Return every record below exactly as given, images excluded.

[INFORMATION SHOWN]

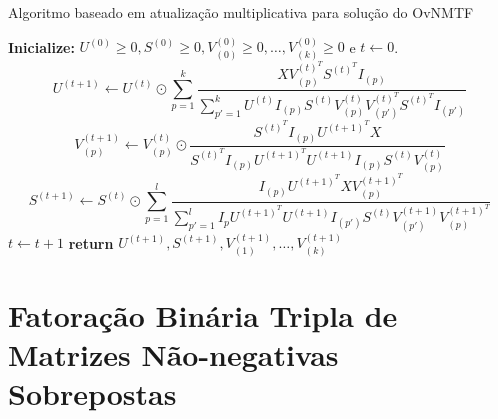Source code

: \documentclass[
    12pt,                %
    oneside,            %
    a4paper,            %
    english,            %
    brazil                %
    ]{abntex2ppgsi}
\begin{document}
\begin{algorithm}
\caption{Algoritmo baseado em atualização multiplicativa para solução do OvNMTF}
\label{algo:ovnmtf}
    \begin{algorithmic}[1]
            \State \textbf{Inicialize:} $U^{(0)} \geq 0, S^{(0)} \geq 0, V_{(0)}^{(0)} \geq 0, \dots, V_{(k)}^{(0)} \geq 0$ e $t \gets 0$.
                \State
                    \begin{equation}
                    \label{eq:ovnmtf:updateU}
                        U^{(t+1)} \gets U^{(t)} \odot \sum_{p=1}^{k} \frac{ X V^{(t)^T}_{(p)} S^{(t)^T} I_{(p)} }{ \sum_{p'=1}^k U^{(t)} I_{(p)} S^{(t)} V^{(t)}_{(p)} V^{(t)^T}_{(p')} S^{(t)^T} I_{(p')} }
                    \end{equation}
                    \State
                        \begin{equation}
                        \label{eq:ovnmtf:updateV}
                            V^{(t+1)}_{(p)} \gets V^{(t)}_{(p)} \odot \frac{ S^{(t)^T} I_{(p)} U^{(t+1)^T} X }{ S^{(t)^T} I_{(p)} U^{(t+1)^T} U^{(t+1)} I_{(p)} S^{(t)} V^{(t)}_{(p)} }
                        \end{equation}
                \EndFor
                \State
                    \begin{equation}
                    \label{eq:ovnmtf:updateS}
                        S^{(t+1)} \gets S^{(t)} \odot \sum_{p=1}^{l} \frac{ I_{(p)} U^{(t+1)^T} X V^{(t+1)^T}_{(p)} }{ \sum_{p'=1}^{l} I_{p} U^{(t+1)^T} U^{(t+1)} I_{(p')} S^{(t)} V^{(t+1)}_{(p')} V^{(t+1)^T}_{(p)} }
                    \end{equation}
                \State $t \gets t + 1$
            \EndWhile\label{euclidendwhile}
            \State \textbf{return} $U^{(t+1)}, S^{(t+1)}, V_{(1)}^{(t+1)}, \dots, V_{(k)}^{(t+1)}$
        \EndFunction
    \end{algorithmic}
\end{algorithm}


\section{Fatoração Binária Tripla de Matrizes Não-negativas Sobrepostas}
\end{document}

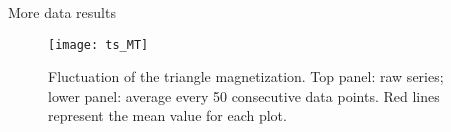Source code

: \begin{frame}{More data results}
\begin{figure}[h]
    \centering
    \texttt{[image: ts\_MT]}
    \caption{Fluctuation of the triangle magnetization. Top panel: raw series; lower panel: average every 50 consecutive data points. Red lines represent the mean value for each plot.}
    \label{fig:ts2}
\end{figure}
\end{frame}
%
%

[/INFORMATION SHOWN]

• REPLY:
Source code

: \documentclass[
    12pt,                %
    oneside,            %
    a4paper,            %
    english,            %
    brazil                %
    ]{abntex2ppgsi}
\begin{document}
\begin{algorithm}
\caption{Algoritmo baseado em atualização multiplicativa para solução do OvNMTF}
\label{algo:ovnmtf}
    \begin{algorithmic}[1]
            \State \textbf{Inicialize:} $U^{(0)} \geq 0, S^{(0)} \geq 0, V_{(0)}^{(0)} \geq 0, \dots, V_{(k)}^{(0)} \geq 0$ e $t \gets 0$.
                \State
                    \begin{equation}
                    \label{eq:ovnmtf:updateU}
                        U^{(t+1)} \gets U^{(t)} \odot \sum_{p=1}^{k} \frac{ X V^{(t)^T}_{(p)} S^{(t)^T} I_{(p)} }{ \sum_{p'=1}^k U^{(t)} I_{(p)} S^{(t)} V^{(t)}_{(p)} V^{(t)^T}_{(p')} S^{(t)^T} I_{(p')} }
                    \end{equation}
                    \State
                        \begin{equation}
                        \label{eq:ovnmtf:updateV}
                            V^{(t+1)}_{(p)} \gets V^{(t)}_{(p)} \odot \frac{ S^{(t)^T} I_{(p)} U^{(t+1)^T} X }{ S^{(t)^T} I_{(p)} U^{(t+1)^T} U^{(t+1)} I_{(p)} S^{(t)} V^{(t)}_{(p)} }
                        \end{equation}
                \EndFor
                \State
                    \begin{equation}
                    \label{eq:ovnmtf:updateS}
                        S^{(t+1)} \gets S^{(t)} \odot \sum_{p=1}^{l} \frac{ I_{(p)} U^{(t+1)^T} X V^{(t+1)^T}_{(p)} }{ \sum_{p'=1}^{l} I_{p} U^{(t+1)^T} U^{(t+1)} I_{(p')} S^{(t)} V^{(t+1)}_{(p')} V^{(t+1)^T}_{(p)} }
                    \end{equation}
                \State $t \gets t + 1$
            \EndWhile\label{euclidendwhile}
            \State \textbf{return} $U^{(t+1)}, S^{(t+1)}, V_{(1)}^{(t+1)}, \dots, V_{(k)}^{(t+1)}$
        \EndFunction
    \end{algorithmic}
\end{algorithm}


\section{Fatoração Binária Tripla de Matrizes Não-negativas Sobrepostas}
\end{document}

Source code

: \begin{frame}{More data results}
\begin{figure}[h]
    \centering
    \texttt{[image: ts\_MT]}
    \caption{Fluctuation of the triangle magnetization. Top panel: raw series; lower panel: average every 50 consecutive data points. Red lines represent the mean value for each plot.}
    \label{fig:ts2}
\end{figure}
\end{frame}
%
%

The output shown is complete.